Lets look at the word "please." Your tiny little toddler looks at you with those big eyes, arms extended and says in his cutest way "pleeeese!" He could be saying "pick me up, please!"
But he could also be saying.....
-Tie my shoe, please
-I'm thirsty, please
-Wipe my hands, please
-I'm tired, please
-I want you to take me home, please
The word "please" could mean a whole host of requests.
Now if he looks at you with those same sweet eyes and says "UP," I would guess that he most likely wants you to pick him up and hold him.
He just communicated exactly what he wanted using a real word to meet a real need. "Please" just can't do that for him right now. Children can start to over-generalize or over-use the word "please" to mean so many different requests and that makes communicating even that much more difficult.
Also, when children use "please" for multiple reasons (to request milk, to ask for help, etc.) they are missing out on the opportunity to learn and use new words and expand their vocabulary.
Can you think of some more functional words?
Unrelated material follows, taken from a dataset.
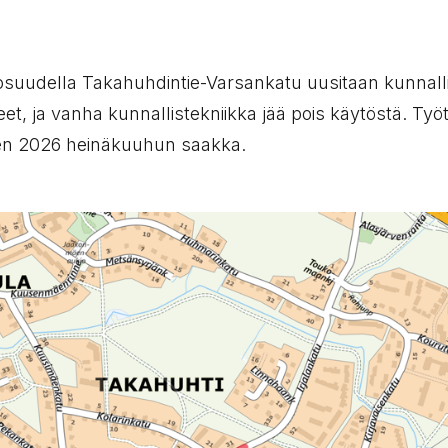
osuudella Takahuhdintie-Varsankatu uusitaan kunnalli
et, ja vanha kunnallistekniikka jää pois käytöstä. Työ
den 2026 heinäkuuhun saakka.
Here are a few of my favorites to teach as early words.
-common nouns they are requesting like 'ball', 'baby', 'milk' are great ones too
Words are magical. They help our little ones control their environment and get what they want. And what does every 2 year old want? - to get what HE WANTS! Let's teach our children functional words that increase their vocabulary and help them to get their wants and needs met. Manner words, such as 'please' and 'thank you', are polite social forms and can be encouraged and expected once your child's language develops. And, using these polite responses will most likely be enforced time and time again (ahem, we are STILL working on this with my 7 year old son!) until it becomes a habitual part of your child's vocabulary.
So in conclusion, PLEASE, wait on the manners! THANK YOU!